For several months now, the Marco Island city attorney and attorneys for The Esplanade property owners have been laboring to come to an agreement about the impact that the construction of the replacement of the Smokehouse Bay Bridge may have had on the condo’s property.

During the construction of the bridge it was discovered that when The Esplanade development was initiated in 1998, the city staff had never had the requirements for either a temporary construction or permanent maintenance easements recorded as part of the development agreement filed with the county.

Those agreements would have removed any question about the city’s right to work on The Esplanade property during the construction phase of the bridge project and for future needs to maintain the structure.

As part of the proposed settlement with The Esplanade, the city would agree to pay for those easements after the fact. The city had already agreed to reconstruct any areas on The Esplanade property that had been impacted by the construction.

The city’s attorney had reported in January that he and Kenneth Jones, the attorney for The Esplanade property, had come to an agreement that would have cost the city $$83,915.43 to resolve the issues of easements, loss of riparian rights to The Esplanade Marina Association and attorney fees.

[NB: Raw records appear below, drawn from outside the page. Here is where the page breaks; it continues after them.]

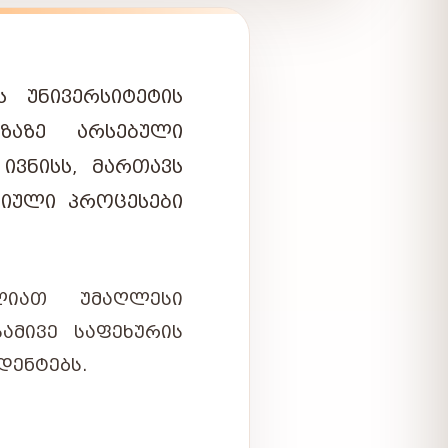
 ᲣᲜᲘᲕᲔᲠᲡᲘᲢᲔᲢᲘᲡ
ᲖᲐᲖᲔ ᲐᲠᲡᲔᲑᲣᲚᲘ
ᲕᲜᲘᲡᲡ, ᲛᲐᲠᲗᲐᲕᲡ
ᲪᲘᲣᲚᲘ ᲞᲠᲝᲪᲔᲡᲔᲑᲘ
ᲚᲘᲐᲗ ᲣᲛᲐᲦᲚᲔᲡᲘ
ᲐᲛᲘᲕᲔ ᲡᲐᲤᲔᲮᲣᲠᲘᲡ
ᲓᲔᲜᲢᲔᲑᲡ.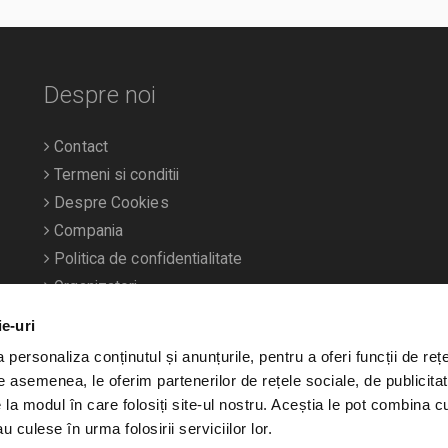
Despre noi
Contact
Termeni si conditii
Despre Cookies
Compania
Politica de confidentialitate
Organizatori
ie-uri
personaliza conținutul și anunțurile, pentru a oferi funcții de rețe
De asemenea, le oferim partenerilor de rețele sociale, de publicitat
e la modul în care folosiți site-ul nostru. Aceștia le pot combina c
u culese în urma folosirii serviciilor lor.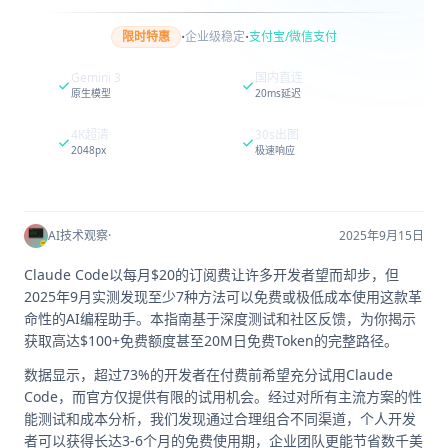
·
·
限时特惠
企业级稳定
支付宝/微信支付
Gemini 3
国内直连
原生模型
20ms延迟
4K超清
30s出图
2048px
极速响应
AI技术观察
·
2025年9月15日
Claude Code以每月$20的订阅费让许多开发者望而却步，但
2025年9月实测发现至少7种方法可以免费或极低成本使用这款革
命性的AI编程助手。本指南基于深度测试和社区反馈，为你揭示
获取高达$100+免费额度甚至20M日免费Token的完整路径。
数据显示，超过73%的开发者在付费前希望充分试用Claude
Code，而官方仅提供有限的试用机会。经过对所有主流方案的性
能测试和成本分析，我们发现通过合理组合不同渠道，个人开发
者可以获得长达3-6个月的免费使用期，企业团队更能节省数千美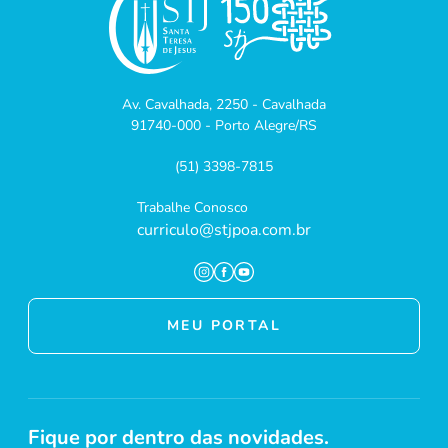
Av. Cavalhada, 2250 - Cavalhada
91740-000 - Porto Alegre/RS
(51) 3398-7815
Trabalhe Conosco
curriculo@stjpoa.com.br
MEU PORTAL
Fique por dentro das novidades.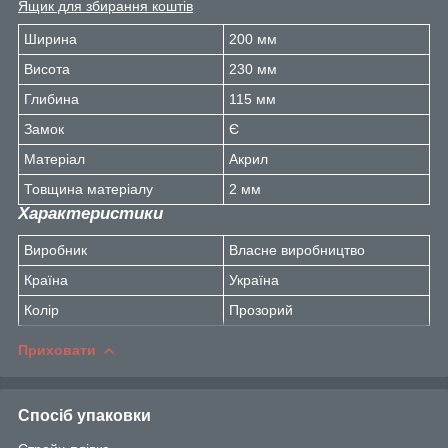
Ящик для збирання коштів
Ширина
200 мм
Висота
230 мм
Глибина
115 мм
Замок
Є
Матеріал
Акрил
Товщина матеріалу
2 мм
Характеристики
Виробник
Власне виробництво
Країна
Україна
Колір
Прозорий
Приховати
Спосіб упаковки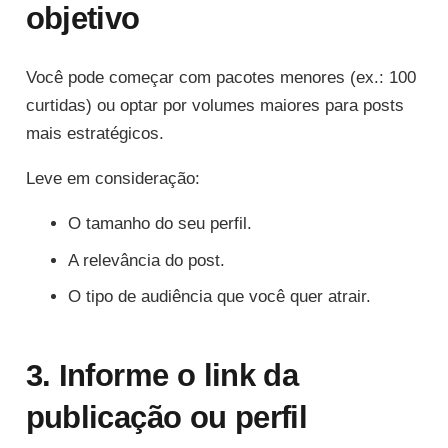
objetivo
Você pode começar com pacotes menores (ex.: 100
curtidas) ou optar por volumes maiores para posts
mais estratégicos.
Leve em consideração:
O tamanho do seu perfil.
A relevância do post.
O tipo de audiência que você quer atrair.
3. Informe o link da
publicação ou perfil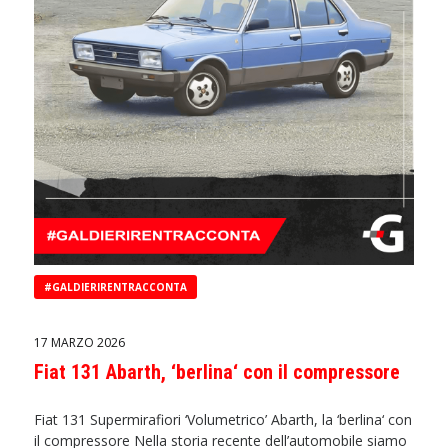
#GALDIERIRENTRACCONTA
17 MARZO 2026
Fiat 131 Abarth, ‘berlina‘ con il compressore
Fiat 131 Supermirafiori ‘Volumetrico’ Abarth, la ‘berlina‘ con
il compressore Nella storia recente dell’automobile siamo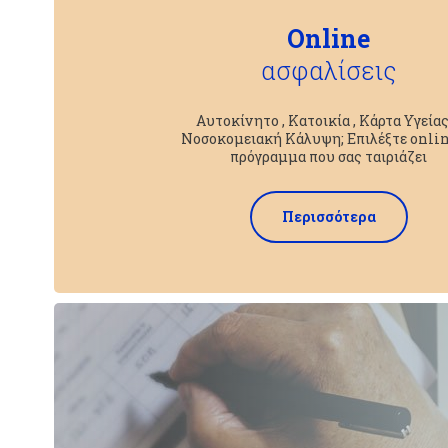
Online
ασφαλίσεις
Αυτοκίνητο , Κατοικία , Κάρτα Υγείας
Νοσοκομειακή Κάλυψη; Επιλέξτε onlin
πρόγραμμα που σας ταιριάζει
Περισσότερα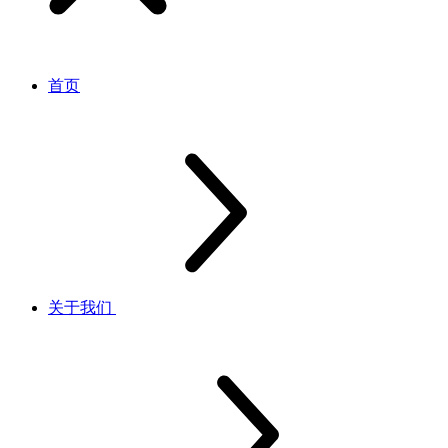
首页
关于我们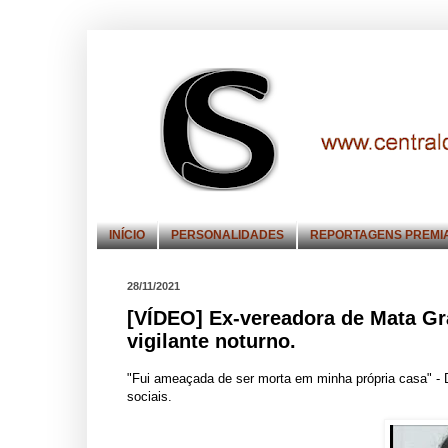
INÍCIO
PERSONALIDADES
REPORTAGENS PREMI
28/11/2021
[VÍDEO] Ex-vereadora de Mata Gr
vigilante noturno.
"Fui ameaçada de ser morta em minha própria casa" - D
sociais.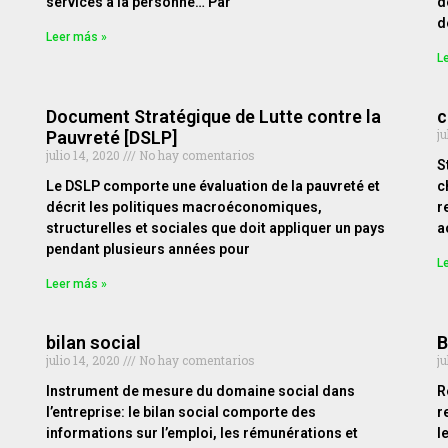
services à la personne… Par
d
d
Leer más »
L
Document Stratégique de Lutte contre la
c
ju
Pauvreté [DSLP]
julio 14, 2020
No hay comentarios
S
Le DSLP comporte une évaluation de la pauvreté et
c
décrit les politiques macroéconomiques,
r
structurelles et sociales que doit appliquer un pays
a
pendant plusieurs années pour
L
Leer más »
bilan social
B
julio 14, 2020
No hay comentarios
ju
Instrument de mesure du domaine social dans
R
l’entreprise: le bilan social comporte des
r
informations sur l’emploi, les rémunérations et
l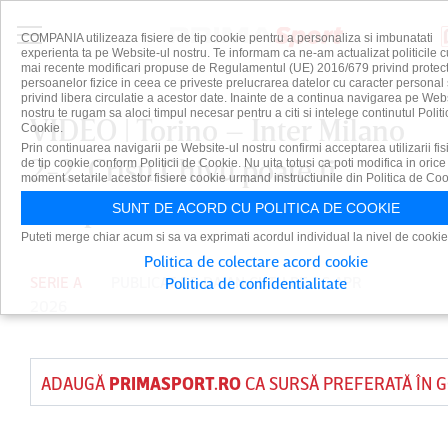
COMPANIA utilizeaza fisiere de tip cookie pentru a personaliza si imbunatati
experienta ta pe Website-ul nostru. Te informam ca ne-am actualizat politicile c
mai recente modificari propuse de Regulamentul (UE) 2016/679 privind protect
persoanelor fizice in ceea ce priveste prelucrarea datelor cu caracter personal 
privind libera circulatie a acestor date. Inainte de a continua navigarea pe Web
nostru te rugam sa aloci timpul necesar pentru a citi si intelege continutul Politi
VIDEO | Torino – Inter Milano
Cookie.
Prin continuarea navigarii pe Website-ul nostru confirmi acceptarea utilizarii fis
2-2. Cristi Chivu poate fi
de tip cookie conform Politicii de Cookie. Nu uita totusi ca poti modifica in orice
moment setarile acestor fisiere cookie urmand instructiunile din Politica de Coo
campion runda următoare
SUNT DE ACORD CU POLITICA DE COOKIE
Puteti merge chiar acum si sa va exprimati acordul individual la nivel de cookie
Politica de colectare acord cookie
SERIE A
PUBLICAT DE
DAIAN CUTU
PE 26 APR
Politica de confidentialitate
2026
ADAUGĂ
PRIMASPORT.RO
CA SURSĂ PREFERATĂ ÎN 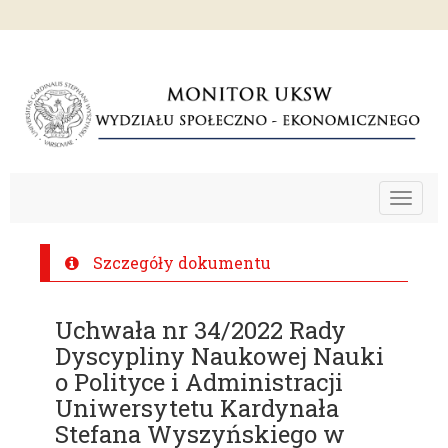
Toggle
navigat
Szczegóły dokumentu
Uchwała nr 34/2022 Rady
Dyscypliny Naukowej Nauki
o Polityce i Administracji
Uniwersytetu Kardynała
Stefana Wyszyńskiego w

But that initial understanding evaporated on Tuesday evening when City Attorney Alan Gabriel informed council that added language that he could not agree to had been added to the final verbiage in the settlement agreement.

Both sides would have different opinions about the impact of that language, the centerpiece of contention revolving around the issue of waiving the right of the city to assert its sovereign immunity rights.

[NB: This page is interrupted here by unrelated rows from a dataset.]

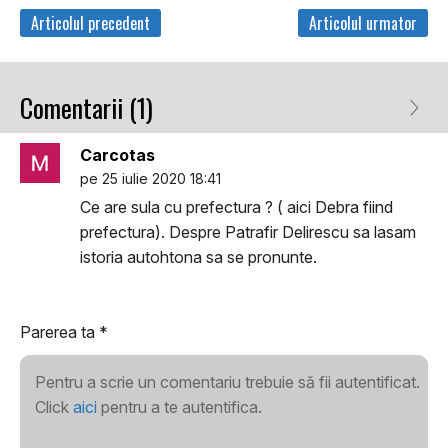
Articolul precedent
Articolul urmator
Comentarii (1)
Carcotas
pe 25 iulie 2020 18:41
Ce are sula cu prefectura ? ( aici Debra fiind
prefectura). Despre Patrafir Delirescu sa lasam
istoria autohtona sa se pronunte.
Parerea ta
*
Pentru a scrie un comentariu trebuie să fii autentificat.
Click
aici
pentru a te autentifica.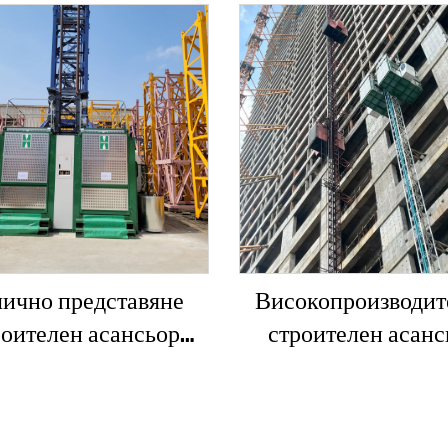
ично представяне
Високопроизводит
роителен асансьор
строителен асанс
/200FS1 за фасади и
SC200/200QS1 за фа
ансьорни шахти за
асансьорни шахти
Алжир
продажба на ниска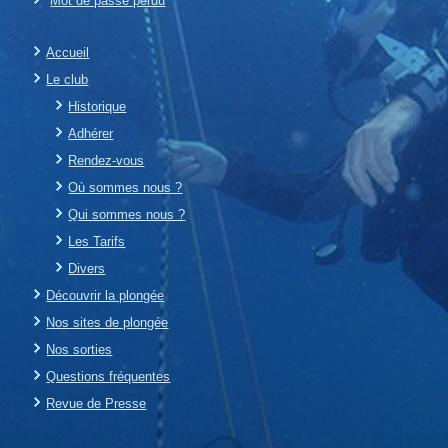
Mot de passe perdu
Accueil
Le club
Historique
Adhérer
Rendez-vous
Où sommes nous ?
Qui sommes nous ?
Les Tarifs
Divers
Découvrir la plongée
Nos sites de plongée
Nos sorties
Questions fréquentes
Revue de Presse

“I strongly advise against accepting this provision,” said Gabriel. “To my knowledge no other community has ever done this and I don’t recommend you do.”

Bill Trotter, president of the Esplanade I Association, attempted to convince council that the city would not be exposing itself to additional liability, while stressing it was his desire to limit the condo association’s exposure.

“Our hands are tied as far as wanting to add any additional exposure to The Esplanade owners,” said Trotter.

Councilman Larry Honig was reluctant to move forward without the consent of the city attorney.

“I agree with the city attorney, and would find it difficult to go against the strong words of the city attorney,” said Honig.

“I would hope the two attorneys could take this back and find an acceptable solution,” said councilman Joe Batte. “We just cannot deny advice from our council.”

Councilman Ken Honecker moved to return the original document to The Esplanade without the objectionable language as outlined by the city attorney. That motion prevailed, with Honecker, Honig, Bob Brown and Amadeo Petricca voting in favor. Councilmen Victor Rios and Batte voted no, with Batte preferring to have the attorneys make one last attempt at reaching a compromise.